While I didn't absolutely love the movie, I did enjoy it quite a bit. Enough to actually buy it on Blu-ray. It looks stunning in HD btw. :D
 
I agree. Speed Racer was my third favorite movie from last summer, behind WALL-E and The Dark Knight but ahead of Iron Man. Thank god someone else out there shared that opinion. This movie actually has quite the cult following. I am aware of some amateur movie reviewers who placed it in their top ten movies of the year.

There are many reasons why I preferred Speed Racer to Iron Man, but one difference was in the ending. Iron Man peaked in the middle of the movie with the bad-ass Middle East action. The big finish, however, was disappointing. On the other hand, the plot and action of Speed Racer kept building and building into one of the most thrilling endings I have seen in a summer movie. When I saw it in theaters, some people actually applauded, and I was tempted to as well. The movie was good, but the last 20 minutes sent the movie into the stratosphere.
I concur on all points. It's my third favorite film of the summer of 2008, too, with The Dark Knight first and WALL-E second. Speed Racer has an ending that is enormously effective and satisfying, both viscerally and emotionally.
 
I actually didn't like the ending. The middle sequence was so much better through the mountains and stuff, with all the established villains and Racer X and RAIIIIIINNNNNNNN!!! The final race was in a closed stadium and none of the baddies from the entire movie were there, just the one guy he briefly meets at the corporate HQ.
 
Its still in my Netflix queue so no comment as of yet.
I feel though that similar threads will pop next year about this time about Terminator Salvation.
 
The original Speed Racer was brutal. Seriously. It lacked blood, but there was violence at every corner. In addition to the absurdly dangerous cross country road races which usually included a few unsurvivable plunges off of high cliffs by less skilled drivers, there were always Communist spies and international criminal syndicates using the races for their own nefarious purposes, purposes that Speed just happened to stumble upon, a fact that would generally lead to Racer X cutting the bad guys down en mass with a submachine gun.

Most people miss this because they're distracted by the fast talking (to keep the dubbing synchronized with the animated lips) and the kid and the monkey who always hide in the trunk.

Way back in the 80s, a company called NOW Comics did an Americanized comic book adaptation that emphasized realism and didn't shy away from the deadly violence and gunplay displayed in the original, producing a masterpiece that most certainly isn't for all ages, but which teens and adults can enjoy.

This movie retain the violence of the original, but simultaneously downplays it and moves it further into the realm of the fantastic in order to cater to the family demographics. The races remain absurdly dangerous, often fantastically so, and there is some shooting. But the weapons are less realistic, and there isn't the same wholesale slaughter as was common in the original. This isn't a bad thing, it's a fun movie for all ages and it does Speed Racer justice, even if it doesn't take it entirely seriously. Certainly, it's more campy than most films these days, and not gritty or foreboding, which they could have easily done with the source material.

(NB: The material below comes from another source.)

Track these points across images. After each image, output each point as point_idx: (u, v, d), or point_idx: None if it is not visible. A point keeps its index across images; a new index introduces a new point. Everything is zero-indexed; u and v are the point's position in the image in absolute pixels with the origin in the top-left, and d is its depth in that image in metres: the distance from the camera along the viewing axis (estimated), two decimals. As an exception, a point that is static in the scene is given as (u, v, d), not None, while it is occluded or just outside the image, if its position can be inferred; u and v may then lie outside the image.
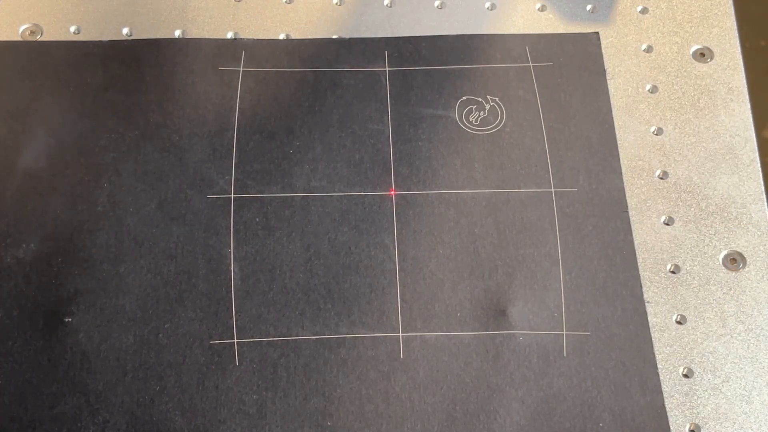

The world of Speed Racer is a mostly CGI bright candy-colored retro-future, the kind of world that people must have imagined in the 60a must have been like. It was a bold and brilliant choice, one which I certainly respect, but I think it turned too many people off. It made the movie look more like a live action cartoon.

The plot itself is both simplistic and complex. While the heroes and suporting characters are complex, the real villains are just two-dimensional caricatures with no real motivation other than petty greed. It's really the story about Speed's relationship with his family, with the life-threatening danger being secondary.
 
I suppose I'm in the minority here, because the movie just gave me a headache. I nearly walked out on it.

And I'm a big fan of the W bros - I'm among those who enjoyed the Matrix sequels every bit as much as the original, loved VFV, and put Bound on my top 10 list of favorite films of all time.

But SR just didn't work for me on any level.
 
I saw the final five minutes in the theater while awaiting a showing of another movie. All I saw was some purposelessly aggressive imagery combined with hammy acting. Perhaps the film as a whole has more to it, but I'm in no hurry to rush out and rent it, especially in the face of so many lousy reviews. But I'm glad some people managed to enjoy it.